The First Pillar of Mutual Respect – To the extent my identity is wrapped up in my relationship with God, I respect myself and as a result, others respect me too.
Last week I started a conversation about respect. I have seen disrespectful behavior destroy marriages, bust apart business partnerships, and tear families to pieces. I gave a brief overview last week in this about the 7 Pillars of Mutual Respect. Sweet friends, please bear with me while I take a very complicated topic and break it into a few pieces not normally connected. I believe with everything in me that concepts are crucial to changing conflict into connection. I also believe these pieces communicate the importance of why re-establishing our identity in Christ is key to not only our marriages and families but our country as a whole. We learn why friendship and common ground are an important part of the connecting process between people, an activity vital to the success of any relationship. I talk about what happens when that connection becomes unhealthy, where we “over-identify” (being co-dependent) with another person. This has negative ramifications on our relationships. We will discover the role self-respect plays in how others respect us and impacts all of our relationships, flying in the face of and maybe even preventing co-dependency. This is a work-in-progress, so please feel free to leave feedback and ask questions during the week. I’m looking forward to the discussion!

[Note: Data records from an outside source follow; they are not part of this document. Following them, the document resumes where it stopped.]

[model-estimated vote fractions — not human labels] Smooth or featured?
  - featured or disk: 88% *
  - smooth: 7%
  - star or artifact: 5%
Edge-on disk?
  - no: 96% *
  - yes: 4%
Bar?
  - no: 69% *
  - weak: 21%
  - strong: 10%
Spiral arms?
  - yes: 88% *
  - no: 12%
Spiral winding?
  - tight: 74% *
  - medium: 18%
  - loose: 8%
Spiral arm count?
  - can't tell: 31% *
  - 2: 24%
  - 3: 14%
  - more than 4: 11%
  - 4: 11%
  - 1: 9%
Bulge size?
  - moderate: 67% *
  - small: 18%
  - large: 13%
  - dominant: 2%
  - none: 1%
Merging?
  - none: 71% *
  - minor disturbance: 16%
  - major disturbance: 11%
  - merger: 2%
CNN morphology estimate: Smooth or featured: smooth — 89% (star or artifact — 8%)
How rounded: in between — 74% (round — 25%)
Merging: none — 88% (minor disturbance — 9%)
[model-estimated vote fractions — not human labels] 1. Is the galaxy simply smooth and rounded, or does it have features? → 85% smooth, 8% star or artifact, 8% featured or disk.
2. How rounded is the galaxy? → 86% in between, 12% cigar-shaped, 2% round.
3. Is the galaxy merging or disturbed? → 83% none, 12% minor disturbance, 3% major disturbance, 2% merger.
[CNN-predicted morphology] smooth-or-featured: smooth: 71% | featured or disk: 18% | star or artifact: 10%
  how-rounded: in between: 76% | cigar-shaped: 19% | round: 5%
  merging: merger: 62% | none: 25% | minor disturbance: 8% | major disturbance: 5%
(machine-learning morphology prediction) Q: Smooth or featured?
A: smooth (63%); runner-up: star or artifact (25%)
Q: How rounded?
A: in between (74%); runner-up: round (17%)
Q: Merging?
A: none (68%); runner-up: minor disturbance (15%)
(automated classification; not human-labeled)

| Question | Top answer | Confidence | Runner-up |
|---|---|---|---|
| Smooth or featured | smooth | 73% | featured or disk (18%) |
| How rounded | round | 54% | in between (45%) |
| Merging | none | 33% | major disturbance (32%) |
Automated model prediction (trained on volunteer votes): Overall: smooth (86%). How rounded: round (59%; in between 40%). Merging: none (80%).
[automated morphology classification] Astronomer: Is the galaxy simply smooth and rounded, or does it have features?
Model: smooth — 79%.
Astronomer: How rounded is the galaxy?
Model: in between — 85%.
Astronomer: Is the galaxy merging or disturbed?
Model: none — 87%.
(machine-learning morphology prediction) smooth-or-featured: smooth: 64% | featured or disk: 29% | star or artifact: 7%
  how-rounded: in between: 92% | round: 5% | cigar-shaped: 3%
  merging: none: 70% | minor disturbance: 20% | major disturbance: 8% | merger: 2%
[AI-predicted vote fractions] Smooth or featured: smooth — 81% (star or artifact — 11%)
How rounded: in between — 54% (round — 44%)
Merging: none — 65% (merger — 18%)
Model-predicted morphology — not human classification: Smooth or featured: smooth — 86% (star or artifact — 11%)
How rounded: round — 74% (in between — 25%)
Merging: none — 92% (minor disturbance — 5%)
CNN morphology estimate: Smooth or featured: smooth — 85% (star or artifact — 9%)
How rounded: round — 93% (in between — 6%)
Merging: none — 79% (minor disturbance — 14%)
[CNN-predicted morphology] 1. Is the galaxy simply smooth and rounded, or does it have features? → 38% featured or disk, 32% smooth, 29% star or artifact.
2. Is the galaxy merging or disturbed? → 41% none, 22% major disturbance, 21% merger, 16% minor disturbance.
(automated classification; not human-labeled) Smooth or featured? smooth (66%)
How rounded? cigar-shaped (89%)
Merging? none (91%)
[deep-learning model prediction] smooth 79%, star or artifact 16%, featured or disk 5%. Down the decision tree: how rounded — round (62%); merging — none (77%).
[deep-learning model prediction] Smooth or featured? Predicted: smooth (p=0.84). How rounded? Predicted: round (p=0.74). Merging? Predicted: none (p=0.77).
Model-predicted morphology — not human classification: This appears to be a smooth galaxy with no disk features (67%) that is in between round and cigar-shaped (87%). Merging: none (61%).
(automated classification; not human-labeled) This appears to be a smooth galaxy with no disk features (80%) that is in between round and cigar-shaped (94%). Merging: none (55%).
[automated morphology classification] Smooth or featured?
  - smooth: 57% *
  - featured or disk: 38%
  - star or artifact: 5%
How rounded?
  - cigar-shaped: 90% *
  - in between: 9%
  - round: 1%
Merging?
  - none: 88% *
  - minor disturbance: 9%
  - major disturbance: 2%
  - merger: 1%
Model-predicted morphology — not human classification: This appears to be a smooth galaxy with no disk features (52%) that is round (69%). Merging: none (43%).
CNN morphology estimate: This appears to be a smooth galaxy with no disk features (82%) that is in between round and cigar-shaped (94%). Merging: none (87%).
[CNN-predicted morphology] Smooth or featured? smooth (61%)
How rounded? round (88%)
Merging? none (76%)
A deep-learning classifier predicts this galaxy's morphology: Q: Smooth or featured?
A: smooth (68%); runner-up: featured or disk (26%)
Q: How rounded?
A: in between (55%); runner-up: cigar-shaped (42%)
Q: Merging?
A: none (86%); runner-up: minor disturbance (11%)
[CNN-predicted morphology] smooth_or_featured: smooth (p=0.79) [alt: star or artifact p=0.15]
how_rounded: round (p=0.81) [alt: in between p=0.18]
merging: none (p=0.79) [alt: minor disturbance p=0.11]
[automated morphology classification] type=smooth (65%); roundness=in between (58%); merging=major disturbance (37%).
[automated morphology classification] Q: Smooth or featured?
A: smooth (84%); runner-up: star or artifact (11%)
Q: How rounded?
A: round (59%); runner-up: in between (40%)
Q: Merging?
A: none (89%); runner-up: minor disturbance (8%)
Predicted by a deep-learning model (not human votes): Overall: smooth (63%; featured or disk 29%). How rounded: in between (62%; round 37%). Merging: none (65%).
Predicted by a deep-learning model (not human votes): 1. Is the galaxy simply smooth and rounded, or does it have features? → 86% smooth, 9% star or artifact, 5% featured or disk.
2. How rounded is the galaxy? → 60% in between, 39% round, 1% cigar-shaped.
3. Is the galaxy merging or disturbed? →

Another Reason Marriage Matters
Much dialogue occurs these days around specific differences between people, while a culture of identity politics marches forward, dividing us even further. I talk about the differences between men and women, too, and I hope I do it in a way that fosters connection instead of separatism. We might think that our marriage has no real impact on anything outside of our family, but I believe what happens in a culture’s smallest community, the family, influences the path the culture follows. I teach Interpersonal Communication at Cincinnati State and a comprehensive look at current interpersonal and intercultural communication research reflects this thought, in my opinion. I’m not the first to have thought something similar to this about our society either, in case you are interested.
What this means for us, very simply, is that our little dyads of marriage that blossom into families matter a lot. Given that most of us walk into marriage without the healthiest modeling, and bring in baggage from unhealed trauma, the cycle of unhealthy family relationships perpetuates and affects our children. Our sense of identity either becomes stronger or unravels as we influence those around us, including our kids. The stakes are high.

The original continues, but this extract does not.